---------- PROVIDED MATERIAL ----------

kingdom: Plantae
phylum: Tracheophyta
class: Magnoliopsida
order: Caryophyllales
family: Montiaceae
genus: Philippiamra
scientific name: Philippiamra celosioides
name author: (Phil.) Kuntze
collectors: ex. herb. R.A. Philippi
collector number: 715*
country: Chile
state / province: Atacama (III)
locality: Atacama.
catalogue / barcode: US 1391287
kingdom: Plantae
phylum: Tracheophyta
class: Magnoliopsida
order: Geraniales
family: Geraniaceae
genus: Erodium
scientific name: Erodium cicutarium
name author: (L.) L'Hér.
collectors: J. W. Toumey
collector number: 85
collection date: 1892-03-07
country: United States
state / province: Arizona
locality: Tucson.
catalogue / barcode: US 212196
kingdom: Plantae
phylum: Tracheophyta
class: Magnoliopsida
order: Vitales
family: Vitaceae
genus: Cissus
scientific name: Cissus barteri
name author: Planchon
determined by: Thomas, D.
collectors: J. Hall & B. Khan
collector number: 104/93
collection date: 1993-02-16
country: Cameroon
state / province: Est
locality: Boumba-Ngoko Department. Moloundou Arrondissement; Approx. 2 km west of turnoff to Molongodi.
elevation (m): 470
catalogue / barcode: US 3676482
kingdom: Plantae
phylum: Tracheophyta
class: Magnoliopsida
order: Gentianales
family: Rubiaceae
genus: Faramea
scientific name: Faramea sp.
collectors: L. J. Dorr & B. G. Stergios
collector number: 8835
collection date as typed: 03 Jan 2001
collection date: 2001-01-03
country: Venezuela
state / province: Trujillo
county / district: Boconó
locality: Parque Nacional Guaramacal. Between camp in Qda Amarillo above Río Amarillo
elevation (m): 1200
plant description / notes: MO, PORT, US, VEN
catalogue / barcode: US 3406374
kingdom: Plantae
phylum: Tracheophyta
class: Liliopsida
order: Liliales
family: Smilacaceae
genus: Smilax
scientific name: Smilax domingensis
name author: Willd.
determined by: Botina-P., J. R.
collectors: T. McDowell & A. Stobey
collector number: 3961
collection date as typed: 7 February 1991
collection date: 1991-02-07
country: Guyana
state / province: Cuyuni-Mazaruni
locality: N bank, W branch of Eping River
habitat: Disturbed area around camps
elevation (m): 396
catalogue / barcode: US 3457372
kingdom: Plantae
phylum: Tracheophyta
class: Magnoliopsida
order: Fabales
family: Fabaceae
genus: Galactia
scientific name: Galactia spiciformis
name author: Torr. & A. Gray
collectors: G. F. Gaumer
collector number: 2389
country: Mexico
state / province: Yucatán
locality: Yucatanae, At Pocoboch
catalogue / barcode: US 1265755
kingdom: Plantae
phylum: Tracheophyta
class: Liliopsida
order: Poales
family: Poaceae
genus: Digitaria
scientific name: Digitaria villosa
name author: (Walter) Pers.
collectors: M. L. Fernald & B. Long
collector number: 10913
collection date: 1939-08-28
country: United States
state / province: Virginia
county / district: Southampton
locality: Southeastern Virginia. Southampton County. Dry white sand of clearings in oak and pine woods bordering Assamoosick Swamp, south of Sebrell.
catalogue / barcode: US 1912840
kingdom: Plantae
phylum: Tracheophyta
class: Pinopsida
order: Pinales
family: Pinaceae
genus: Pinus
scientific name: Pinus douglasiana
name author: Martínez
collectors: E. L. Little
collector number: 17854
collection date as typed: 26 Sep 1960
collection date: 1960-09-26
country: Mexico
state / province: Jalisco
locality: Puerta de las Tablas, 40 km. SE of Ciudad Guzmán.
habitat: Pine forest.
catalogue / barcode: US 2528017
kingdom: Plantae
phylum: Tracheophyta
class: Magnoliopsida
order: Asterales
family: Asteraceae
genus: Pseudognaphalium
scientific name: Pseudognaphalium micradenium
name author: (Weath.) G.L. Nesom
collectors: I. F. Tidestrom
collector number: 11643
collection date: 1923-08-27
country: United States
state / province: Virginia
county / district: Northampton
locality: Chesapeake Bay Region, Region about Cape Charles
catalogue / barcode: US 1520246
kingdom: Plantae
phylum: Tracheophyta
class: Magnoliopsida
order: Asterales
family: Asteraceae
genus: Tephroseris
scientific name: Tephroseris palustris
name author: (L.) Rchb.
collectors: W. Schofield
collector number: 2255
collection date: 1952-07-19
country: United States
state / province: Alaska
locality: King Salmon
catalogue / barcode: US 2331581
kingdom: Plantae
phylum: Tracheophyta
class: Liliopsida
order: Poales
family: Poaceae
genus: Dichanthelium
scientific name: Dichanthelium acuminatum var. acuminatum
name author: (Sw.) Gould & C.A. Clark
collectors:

----------

#### [WHAT IS NEEDED]
Convert every line of the listing above into a numbered list, leaving out any blank lines.

#### [SOLVED EXERCISE]
1. kingdom: Plantae
2. phylum: Tracheophyta
3. class: Magnoliopsida
4. order: Caryophyllales
5. family: Montiaceae
6. genus: Philippiamra
7. scientific name: Philippiamra celosioides
8. name author: (Phil.) Kuntze
9. collectors: ex. herb. R.A. Philippi
10. collector number: 715*
11. country: Chile
12. state / province: Atacama (III)
13. locality: Atacama.
14. catalogue / barcode: US 1391287
15. kingdom: Plantae
16. phylum: Tracheophyta
17. class: Magnoliopsida
18. order: Geraniales
19. family: Geraniaceae
20. genus: Erodium
21. scientific name: Erodium cicutarium
22. name author: (L.) L'Hér.
23. collectors: J. W. Toumey
24. collector number: 85
25. collection date: 1892-03-07
26. country: United States
27. state / province: Arizona
28. locality: Tucson.
29. catalogue / barcode: US 212196
30. kingdom: Plantae
31. phylum: Tracheophyta
32. class: Magnoliopsida
33. order: Vitales
34. family: Vitaceae
35. genus: Cissus
36. scientific name: Cissus barteri
37. name author: Planchon
38. determined by: Thomas, D.
39. collectors: J. Hall & B. Khan
40. collector number: 104/93
41. collection date: 1993-02-16
42. country: Cameroon
43. state / province: Est
44. locality: Boumba-Ngoko Department. Moloundou Arrondissement; Approx. 2 km west of turnoff to Molongodi.
45. elevation (m): 470
46. catalogue / barcode: US 3676482
47. kingdom: Plantae
48. phylum: Tracheophyta
49. class: Magnoliopsida
50. order: Gentianales
51. family: Rubiaceae
52. genus: Faramea
53. scientific name: Faramea sp.
54. collectors: L. J. Dorr & B. G. Stergios
55. collector number: 8835
56. collection date as typed: 03 Jan 2001
57. collection date: 2001-01-03
58. country: Venezuela
59. state / province: Trujillo
60. county / district: Boconó
61. locality: Parque Nacional Guaramacal. Between camp in Qda Amarillo above Río Amarillo
62. elevation (m): 1200
63. plant description / notes: MO, PORT, US, VEN
64. catalogue / barcode: US 3406374
65. kingdom: Plantae
66. phylum: Tracheophyta
67. class: Liliopsida
68. order: Liliales
69. family: Smilacaceae
70. genus: Smilax
71. scientific name: Smilax domingensis
72. name author: Willd.
73. determined by: Botina-P., J. R.
74. collectors: T. McDowell & A. Stobey
75. collector number: 3961
76. collection date as typed: 7 February 1991
77. collection date: 1991-02-07
78. country: Guyana
79. state / province: Cuyuni-Mazaruni
80. locality: N bank, W branch of Eping River
81. habitat: Disturbed area around camps
82. elevation (m): 396
83. catalogue / barcode: US 3457372
84. kingdom: Plantae
85. phylum: Tracheophyta
86. class: Magnoliopsida
87. order: Fabales
88. family: Fabaceae
89. genus: Galactia
90. scientific name: Galactia spiciformis
91. name author: Torr. & A. Gray
92. collectors: G. F. Gaumer
93. collector number: 2389
94. country: Mexico
95. state / province: Yucatán
96. locality: Yucatanae, At Pocoboch
97. catalogue / barcode: US 1265755
98. kingdom: Plantae
99. phylum: Tracheophyta
100. class: Liliopsida
101. order: Poales
102. family: Poaceae
103. genus: Digitaria
104. scientific name: Digitaria villosa
105. name author: (Walter) Pers.
106. collectors: M. L. Fernald & B. Long
107. collector number: 10913
108. collection date: 1939-08-28
109. country: United States
110. state / province: Virginia
111. county / district: Southampton
112. locality: Southeastern Virginia. Southampton County. Dry white sand of clearings in oak and pine woods bordering Assamoosick Swamp, south of Sebrell.
113. catalogue / barcode: US 1912840
114. kingdom: Plantae
115. phylum: Tracheophyta
116. class: Pinopsida
117. order: Pinales
118. family: Pinaceae
119. genus: Pinus
120. scientific name: Pinus douglasiana
121. name author: Martínez
122. collectors: E. L. Little
123. collector number: 17854
124. collection date as typed: 26 Sep 1960
125. collection date: 1960-09-26
126. country: Mexico
127. state / province: Jalisco
128. locality: Puerta de las Tablas, 40 km. SE of Ciudad Guzmán.
129. habitat: Pine forest.
130. catalogue / barcode: US 2528017
131. kingdom: Plantae
132. phylum: Tracheophyta
133. class: Magnoliopsida
134. order: Asterales
135. family: Asteraceae
136. genus: Pseudognaphalium
137. scientific name: Pseudognaphalium micradenium
138. name author: (Weath.) G.L. Nesom
139. collectors: I. F. Tidestrom
140. collector number: 11643
141. collection date: 1923-08-27
142. country: United States
143. state / province: Virginia
144. county / district: Northampton
145. locality: Chesapeake Bay Region, Region about Cape Charles
146. catalogue / barcode: US 1520246
147. kingdom: Plantae
148. phylum: Tracheophyta
149. class: Magnoliopsida
150. order: Asterales
151. family: Asteraceae
152. genus: Tephroseris
153. scientific name: Tephroseris palustris
154. name author: (L.) Rchb.
155. collectors: W. Schofield
156. collector number: 2255
157. collection date: 1952-07-19
158. country: United States
159. state / province: Alaska
160. locality: King Salmon
161. catalogue / barcode: US 2331581
162. kingdom: Plantae
163. phylum: Tracheophyta
164. class: Liliopsida
165. order: Poales
166. family: Poaceae
167. genus: Dichanthelium
168. scientific name: Dichanthelium acuminatum var. acuminatum
169. name author: (Sw.) Gould & C.A. Clark
170. collectors:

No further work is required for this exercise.